ŞEMDİNLİ’DE SIKI DURACAKTIK
Danıştay
saldırısı Şemdinli olayıyla başlayan bir sürecin son halkası. Görülen o ki
hükümet erken seçim kararı almadığı sürece saldırılar sürecek.
Şemdinli’de
saldırganlar yakalandı ve bu saldırganların cezalandırılması konusunda
hükümetin ne kadar ısrarlı olabileceği test edildi. Görüldü ki, hükümet
savcısını korumaktan aciz. O zaman üstüne üstüne gitmenin en iyi çözüm olacağı,
hükümete daha fazla geri adım attırmanın yolunun daha fazla saldırıyı organize
etmekle sağlanacağı düşünüldü.
Şemdinli
olayının ardından PKK saldırıları patlak verdi. TMK’nın çıkması için bu
saldırıların yaşanması ve doğuya binlerce askerin sevki gerekiyordu. Bu sayede
halkımız şöyle düşünecekti: “Terör yine azıttı. Kahraman askerlerimiz onlarla
çarpışacak ama TMK olmadan elleri kolları bağlı. Haydi, hükümet top sende.
Çıkar şu TMK’yı.” Hükümet mesajı aldı ve insan hakları konusunda AB rüzgârıyla
yakalanan ilerlemeleri hiçe sayan bu kanunlar dizisini yürürlüğe koyma çabasına
girdi. Tüm itirazlara rağmen başbakan Erdoğan bu tasarının yasalaşacağını
vurguladı.
Yani
hükümet Şemdinli’de ve TMK konusunda kendisine baskı yapan, görevini
engelleyenlere direnip otoritesini tahkim edemedi. Şimdi Danıştay saldırısı ile
hükümete bir gol daha atılmak isteniyor. Bu saldırgan da Şemdinli’deki gibi
yakalandı. Şemdinli’dekine üst düzey bir komutan “Tanırım iyi çocuktur.”
demişti. Henüz Danıştay’a saldıran Alparslan Arslan’a kimse sahip çıkmadı ama
bu olayda da bir zamanlar subay olan Muzaffer Tekin bağlantısı gündemde.

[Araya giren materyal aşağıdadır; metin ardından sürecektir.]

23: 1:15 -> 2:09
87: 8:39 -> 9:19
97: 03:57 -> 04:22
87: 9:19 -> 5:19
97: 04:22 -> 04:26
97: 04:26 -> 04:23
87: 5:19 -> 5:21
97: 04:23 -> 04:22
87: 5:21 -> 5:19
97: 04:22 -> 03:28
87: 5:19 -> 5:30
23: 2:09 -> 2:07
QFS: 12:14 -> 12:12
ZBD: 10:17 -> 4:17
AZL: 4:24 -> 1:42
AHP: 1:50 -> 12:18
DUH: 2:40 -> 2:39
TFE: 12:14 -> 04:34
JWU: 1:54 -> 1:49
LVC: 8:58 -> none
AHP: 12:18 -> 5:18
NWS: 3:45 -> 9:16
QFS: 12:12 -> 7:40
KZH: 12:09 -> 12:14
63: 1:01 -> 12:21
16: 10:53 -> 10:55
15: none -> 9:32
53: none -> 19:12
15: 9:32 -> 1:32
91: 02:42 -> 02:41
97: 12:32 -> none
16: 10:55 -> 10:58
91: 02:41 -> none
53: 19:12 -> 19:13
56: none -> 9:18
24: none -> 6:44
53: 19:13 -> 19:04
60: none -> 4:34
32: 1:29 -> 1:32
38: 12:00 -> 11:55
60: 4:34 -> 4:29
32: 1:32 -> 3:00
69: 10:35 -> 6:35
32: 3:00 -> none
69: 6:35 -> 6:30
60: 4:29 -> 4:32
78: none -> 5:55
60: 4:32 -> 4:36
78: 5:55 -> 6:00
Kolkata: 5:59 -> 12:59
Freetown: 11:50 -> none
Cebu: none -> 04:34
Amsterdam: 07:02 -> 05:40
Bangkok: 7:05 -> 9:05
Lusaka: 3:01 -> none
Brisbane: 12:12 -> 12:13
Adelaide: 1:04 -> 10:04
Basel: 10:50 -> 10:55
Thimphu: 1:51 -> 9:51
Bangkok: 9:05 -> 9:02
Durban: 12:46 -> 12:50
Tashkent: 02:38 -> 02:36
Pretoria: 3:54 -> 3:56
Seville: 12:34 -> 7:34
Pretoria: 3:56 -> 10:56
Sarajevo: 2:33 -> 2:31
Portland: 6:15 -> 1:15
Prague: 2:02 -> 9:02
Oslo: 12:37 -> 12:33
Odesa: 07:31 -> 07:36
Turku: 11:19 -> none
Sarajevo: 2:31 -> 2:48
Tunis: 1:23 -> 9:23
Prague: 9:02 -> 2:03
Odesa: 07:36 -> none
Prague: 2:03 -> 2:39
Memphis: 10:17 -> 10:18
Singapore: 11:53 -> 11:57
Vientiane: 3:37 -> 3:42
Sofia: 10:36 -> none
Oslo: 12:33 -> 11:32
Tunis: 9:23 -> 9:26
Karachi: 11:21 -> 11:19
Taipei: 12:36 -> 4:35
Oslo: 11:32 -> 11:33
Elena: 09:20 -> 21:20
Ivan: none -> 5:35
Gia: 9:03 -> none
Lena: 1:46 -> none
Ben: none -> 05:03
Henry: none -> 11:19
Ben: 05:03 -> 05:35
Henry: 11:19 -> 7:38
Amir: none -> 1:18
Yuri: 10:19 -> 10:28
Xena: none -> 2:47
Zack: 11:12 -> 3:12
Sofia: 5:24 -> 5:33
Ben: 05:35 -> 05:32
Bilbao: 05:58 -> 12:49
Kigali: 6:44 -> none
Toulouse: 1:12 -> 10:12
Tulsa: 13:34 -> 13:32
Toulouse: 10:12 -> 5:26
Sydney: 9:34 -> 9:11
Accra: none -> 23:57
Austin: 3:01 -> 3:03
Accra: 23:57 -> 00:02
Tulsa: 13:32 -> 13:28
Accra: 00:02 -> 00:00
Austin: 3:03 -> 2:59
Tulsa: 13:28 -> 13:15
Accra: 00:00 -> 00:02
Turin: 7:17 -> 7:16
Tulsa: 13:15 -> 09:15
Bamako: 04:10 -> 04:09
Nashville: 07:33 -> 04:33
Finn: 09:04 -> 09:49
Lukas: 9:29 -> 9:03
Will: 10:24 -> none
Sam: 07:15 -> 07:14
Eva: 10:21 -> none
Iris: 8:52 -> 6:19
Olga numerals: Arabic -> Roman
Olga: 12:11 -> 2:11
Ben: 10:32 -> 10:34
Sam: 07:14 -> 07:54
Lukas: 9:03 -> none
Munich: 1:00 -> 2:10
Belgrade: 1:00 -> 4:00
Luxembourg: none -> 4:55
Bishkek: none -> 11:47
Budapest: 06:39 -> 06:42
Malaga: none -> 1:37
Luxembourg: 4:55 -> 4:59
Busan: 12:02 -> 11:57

Evinde
yapılan aramada milletvekillerinin bile belli bir “resmî” gayret göstermeden
okuyamayacağı Milli Güvenlik Siyaset Belgesi bulundu. Yani egemen güçler: “Bu
da iyi çocuktur.” deseler hükümetin ne yapacağı belirsiz. Zira ilkinde hükümet
iyi bir performans gösterememişti.
Hükümet
bu olayın da sonuna kadar takipçisi olacağını söylüyor ama ucu üst düzey devlet
görevlilerine ve resmi ideoloji korumalığına varırsa, -ki varacak gibi
görünüyor- hükümet “takipçi” olmaya devam mı edecek yoksa Şemdinli’deki
pasifliğini bu olayda da sürdürüp kendi kendisini mi bitirecek?
Bu
olaylar hükümetin altını olmaya yönelik. Asayiş sorunu çıkarıp: “Sayın
başbakan! Duruma hakim olamıyorsunuz.” mesajı veriliyor.
Hükümetin şunları bilmesi
gerekiyor: Böyle bir terör ve kargaşa ortamında sinenler mağlup olur. Kötülerin
baskın çıktığı; haklı göründüğü ve nice zorbalıkların ‘ölümlerden ölüm
beğendirmek’ şeklinde Türkiye halkına, çaresizlik içinde kabul ettirildiği bir düzenek,
bir ‘haramîler çetesi’ mantığı.
Başbakan’ın
şöyle demeli: “Artık siz ve ortaklarınız her ne yapacaksanız toplanıp bütün
gücünüzle karar veriniz. Sonra bu işiniz size dert olmasın. Sonra bana ne
yapacaksanız yapın, bana mühlet de vermeyin."
Hükümetin,
işin hakikatini ortaya koyma ve geniş halk kitlelerini dev gösterilere hazırlamak
için hazırlıklı olmasının, halkın bir kısmını bir kısmına karşı kışkırtan ve
yetkili oldukları kurumların tarafsızlığına halel getiren açıklamalar yapan
kimseleri de yargı önüne çıkarmasının vakti
gelmiştir. Son gülen olmak için bunlar gerekli.